I have to admit: it's caught me a bit by surprise. I imagine it's caught everyone a bit by surprise, which is both the cause and effect of all this giddiness. The Giants aren't supposed to be here, yet they're three wins away from a World Series championship.
Sure, it's San Francisco. Any excuse for a party or a little self-conscious madness. I was blown away by the sheer number of people who jammed the area around AT&T Park hours before Game 1 started. They mobbed the Giants Dugout stores to grab any merchandise (at the usual obscene prices) bearing evidence of the Giants' World Series status.

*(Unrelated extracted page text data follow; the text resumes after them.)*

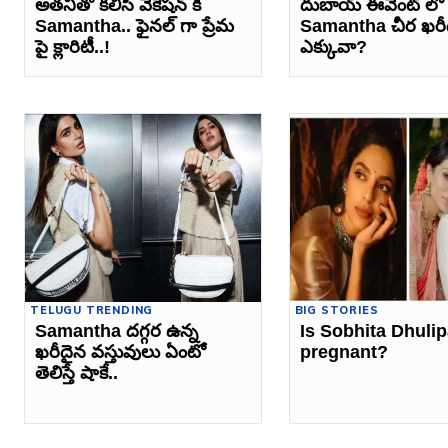
అతనితో కలిసి వెకేషన్ కి
దుబాయ్ ఈవెంట్ లో
Samantha.. ఫైనల్ గా ప్రేమ
Samantha చీర ఖర
పై క్లారిటీ..!
ఎక్కువా?
TELUGU TRENDING
BIG STORIES
Samantha దగ్గర ఉన్న
Is Sobhita Dhulip
ఖరీదైన వస్తువులు ఏంటో
pregnant?
తెలిస్తే షాకే..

And while they waited in crazy-long lines to buy the souvenirs, they chatted. Old folks, youngsters, well-off, not-so-well-off. Men, women, kids. The whole darned United Nations of us, united in baseball. My foray into merchandise-land revealed that few of these people actually had tickets to the games; they just wanted to be part of the whole happy mess.
San Francisco Mayor Gavin Newsom talked about this the other day. Sure, you can discount anything Newsom says these days because he's in the middle of a statewide campaign, but he's a native San Franciscan, a former college baseball player, a serious fan, and a guy with
a pretty good ear on the street. Essentially, Newsom says a winning team can make a whole
community feel better about itself. Even if you can't tell Javier Lopez from Santiago Casilla or don't know that Nate Schierholtz went to San Ramon Valley High, the Giants story is putting a spring in your step. Heck, you're even saying "hello" to strangers on the street.

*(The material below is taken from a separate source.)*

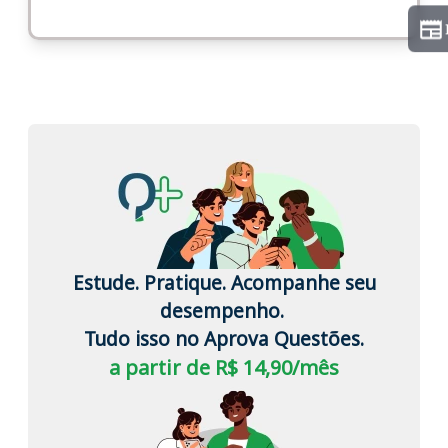
Estude. Pratique. Acompanhe seu
desempenho.
Tudo isso no Aprova Questões.
a partir de R$ 14,90/mês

It's a very strong kind of social glue. Part of what makes it so intoxicating is that we all know, deep down inside, that it can't last. For now, we're on a collective high, pinching ourselves to see if we're dreaming, laughing giddily when the Giants improbably score 7 runs off big bad Cliff Lee.
We know this will all end at some point and we'll go back to worrying about the kids or the mortgage or the car repairs or the job or the job search or...well, you know. That's the real world. For now, we're all bound together in this unreal place by orange and black glue.